#### REQUIRED ACTION A:
From the post about Konami shelving Six Days in Fallujah, write out everything from "Konami shelves Six" down to "with the war?".
#### REQUIRED ACTION B:
In the post about Konami shelving Six Days in Fallujah, which battle is the game based on, and in what year did it take place?
#### REQUIRED ACTION C:
Carry on the post about Konami shelving Six Days in Fallujah, picking up after its last sentence.

Wednesday, April 29, 2009

Konami shelves Six Days in Fallujah


I'm not a gamer but follow the culture closely and enjoy gaming, so this post about a game based on the Battle of Fallujah in 2004 is important on a number of levels. First, there is the requisite shock that video games would deal with the subject in the first place, which is why the project has been cancelled. But as an advocate of free markets and a defender of gaming in general I found myself wondering why? Hasn't Hollywood already done this? Why can't video games deal with the war?

The first answer is obvious. Video games are still going through the process of cultural evolution. They have not yet entered mainstream culture or circulated enough for them to be a comfortable reality like movies. The same colleagues who have no problems using movies as instructional aids are balking at using video games instead. I imagine professors back in the 70s and 80s probably reacted the same way when videos were first used in the classroom. At this point gaming has not had enough time as a major player in our culture so it is still foreign and alien. We maintain irrational double standards for gaming and Hollywood, but they will eventually disappear.

[Items from a data source]
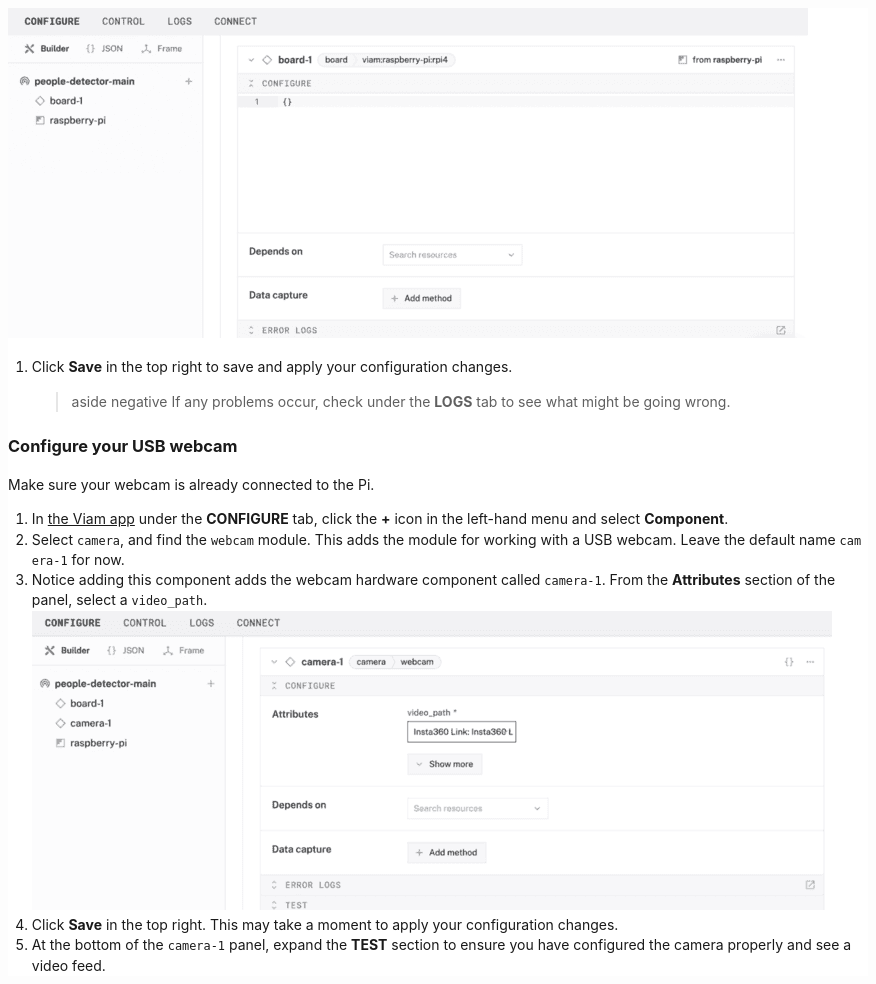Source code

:    ![added board](assets/addBoard.png)
1. Click **Save** in the top right to save and apply your configuration changes.
   > aside negative
   > If any problems occur, check under the **LOGS** tab to see what might be going wrong.

### Configure your USB webcam

Make sure your webcam is already connected to the Pi.

1. In [the Viam app](https://app.viam.com/fleet/locations) under the **CONFIGURE** tab, click the **+** icon in the left-hand menu and select **Component**.
1. Select `camera`, and find the `webcam` module. This adds the module for working with a USB webcam. Leave the default name `camera-1` for now.
1. Notice adding this component adds the webcam hardware component called `camera-1`. From the **Attributes** section of the panel, select a `video_path`.
   ![select video path](assets/addCam.png)
1. Click **Save** in the top right. This may take a moment to apply your configuration changes.
1. At the bottom of the `camera-1` panel, expand the **TEST** section to ensure you have configured the camera properly and see a video feed.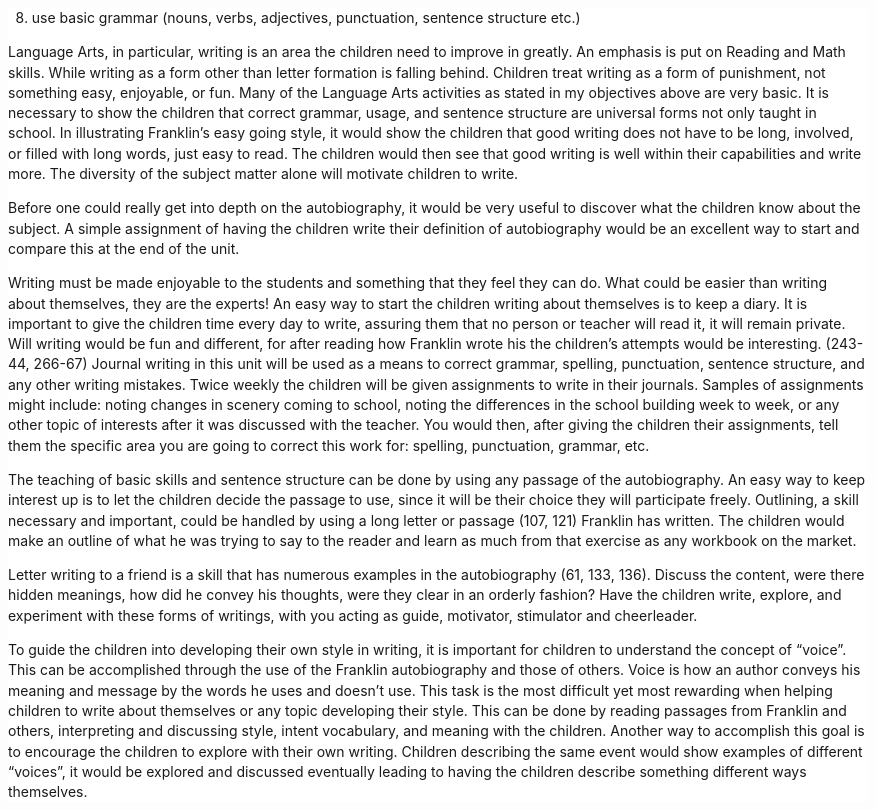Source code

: 8. use basic grammar (nouns, verbs, adjectives, punctuation, sentence structure etc.)
</dt>
</dt>
</dt>
</dt>
</dt>
</dt>
</dt>
</dt>
</dl>
</blockquote>
Language Arts, in particular, writing is an area the children need to improve in greatly. An emphasis is put on Reading and Math skills. While writing as a form other than letter formation is falling behind. Children treat writing as a form of punishment, not something easy, enjoyable, or fun. Many of the Language Arts activities as stated in my objectives above are very basic. It is necessary to show the children that correct grammar, usage, and sentence structure are universal forms not only taught in school. In illustrating Franklin’s easy going style, it would show the children that good writing does not have to be long, involved, or filled with long words, just easy to read. The children would then see that good writing is well within their capabilities and write more. The diversity of the subject matter alone will motivate children to write.
<p>
Before one could really get into depth on the autobiography, it would be very useful to discover what the children know about the subject. A simple assignment of having the children write their definition of autobiography would be an excellent way to start and compare this at the end of the unit.
</p>
<p>
Writing must be made enjoyable to the students and something that they feel they can do. What could be easier than writing about themselves, they are the experts! An easy way to start the children writing about themselves is to keep a diary. It is important to give the children time every day to write, assuring them that no person or teacher will read it, it will remain private. Will writing would be fun and different, for after reading how Franklin wrote his the children’s attempts would be interesting. (243-44, 266-67) Journal writing in this unit will be used as a means to correct grammar, spelling, punctuation, sentence structure, and any other writing mistakes. Twice weekly the children will be given assignments to write in their journals. Samples of assignments might include: noting changes in scenery coming to school, noting the differences in the school building week to week, or any other topic of interests after it was discussed with the teacher. You would then, after giving the children their assignments, tell them the specific area you are going to correct this work for: spelling, punctuation, grammar, etc.
</p>
<p>
The teaching of basic skills and sentence structure can be done by using any passage of the autobiography. An easy way to keep interest up is to let the children decide the passage to use, since it will be their choice they will participate freely. Outlining, a skill necessary and important, could be handled by using a long letter or passage (107, 121) Franklin has written. The children would make an outline of what he was trying to say to the reader and learn as much from that exercise as any workbook on the market.
</p>
<p>
Letter writing to a friend is a skill that has numerous examples in the autobiography (61, 133, 136). Discuss the content, were there hidden meanings, how did he convey his thoughts, were they clear in an orderly fashion? Have the children write, explore, and experiment with these forms of writings, with you acting as guide, motivator, stimulator and cheerleader.
</p>
<p>
To guide the children into developing their own style in writing, it is important for children to understand the concept of “voice”. This can be accomplished through the use of the Franklin autobiography and those of others. Voice is how an author conveys his meaning and message by the words he uses and doesn’t use. This task is the most difficult yet most rewarding when helping children to write about themselves or any topic developing their style. This can be done by reading passages from Franklin and others, interpreting and discussing style, intent vocabulary, and meaning with the children. Another way to accomplish this goal is to encourage the children to explore with their own writing. Children describing the same event would show examples of different “voices”, it would be explored and discussed eventually leading to having the children describe something different ways themselves.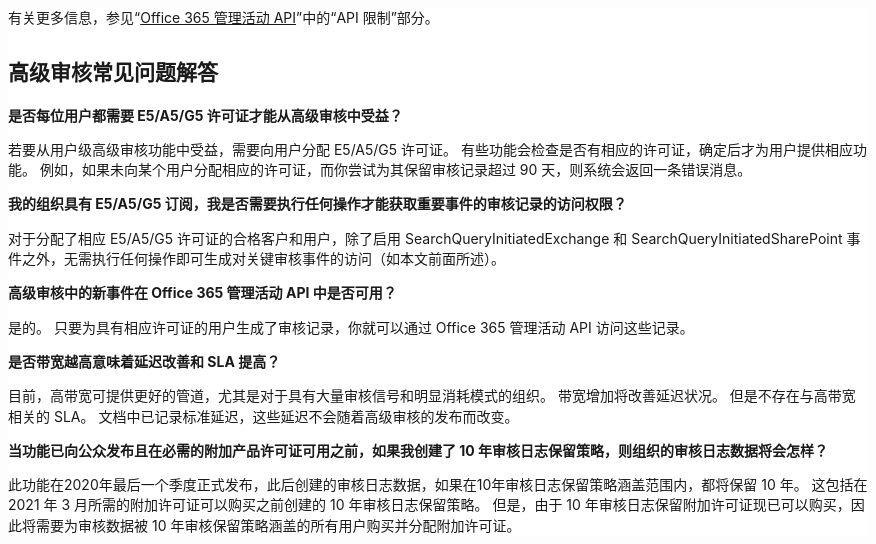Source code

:有关更多信息，参见“[Office 365 管理活动 API](/office/office-365-management-api/office-365-management-activity-api-reference#api-throttling)”中的“API 限制”部分。

## <a name="faqs-for-advanced-audit"></a>高级审核常见问题解答

**是否每位用户都需要 E5/A5/G5 许可证才能从高级审核中受益？**

若要从用户级高级审核功能中受益，需要向用户分配 E5/A5/G5 许可证。 有些功能会检查是否有相应的许可证，确定后才为用户提供相应功能。 例如，如果未向某个用户分配相应的许可证，而你尝试为其保留审核记录超过 90 天，则系统会返回一条错误消息。

**我的组织具有 E5/A5/G5 订阅，我是否需要执行任何操作才能获取重要事件的审核记录的访问权限？**

对于分配了相应 E5/A5/G5 许可证的合格客户和用户，除了启用 SearchQueryInitiatedExchange 和 SearchQueryInitiatedSharePoint 事件之外，无需执行任何操作即可生成对关键审核事件的访问（如本文前面所述）。

**高级审核中的新事件在 Office 365 管理活动 API 中是否可用？**

是的。 只要为具有相应许可证的用户生成了审核记录，你就可以通过 Office 365 管理活动 API 访问这些记录。

**是否带宽越高意味着延迟改善和 SLA 提高？**

目前，高带宽可提供更好的管道，尤其是对于具有大量审核信号和明显消耗模式的组织。 带宽增加将改善延迟状况。 但是不存在与高带宽相关的 SLA。 文档中已记录标准延迟，这些延迟不会随着高级审核的发布而改变。

**当功能已向公众发布且在必需的附加产品许可证可用之前，如果我创建了 10 年审核日志保留策略，则组织的审核日志数据将会怎样？**

此功能在2020年最后一个季度正式发布，此后创建的审核日志数据，如果在10年审核日志保留策略涵盖范围内，都将保留 10 年。 这包括在 2021 年 3 月所需的附加许可证可以购买之前创建的 10 年审核日志保留策略。 但是，由于 10 年审核日志保留附加许可证现已可以购买，因此将需要为审核数据被 10 年审核保留策略涵盖的所有用户购买并分配附加许可证。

#### REPLY A:
Konami shelves Six Days in Fallujah


I'm not a gamer but follow the culture closely and enjoy gaming, so this post about a game based on the Battle of Fallujah in 2004 is important on a number of levels. First, there is the requisite shock that video games would deal with the subject in the first place, which is why the project has been cancelled. But as an advocate of free markets and a defender of gaming in general I found myself wondering why? Hasn't Hollywood already done this? Why can't video games deal with the war?

#### REPLY B:
The Battle of Fallujah, in 2004.

#### REPLY C:
However, games are different than any other entertainment medium before them on one critical level. They are immersive and interactive. Even the most powerful and engaging movie does not require the level of active participation a video game requires. Therein lies the question. What does this active participation in violence, sexism, and gore do? Many cultural conservatives would say this is a moot point. It's the violence idiot. Remember Columbine? But I would throw that back at them and remind them that high schools used to have shooting teams and kids would bring rifles to school on a daily basis for practice. Similarly, my grandfather carried an illegal gun all his life, and got into daily fights as a youth, but never woud have dreamed of killing someone except in self defense. I would throw it back at the cultural conservatives and say that they failed to do their jobs and preserve those elements of pre-sixties culture we obviously still need. The question is a complex one, and one that has no obvious answer yet. But I would advise you not to run off blaming video games or be outraged at the concept of an Iraq War video game. We will just have to wait and see.

Tuesday, April 21, 2009

Please no!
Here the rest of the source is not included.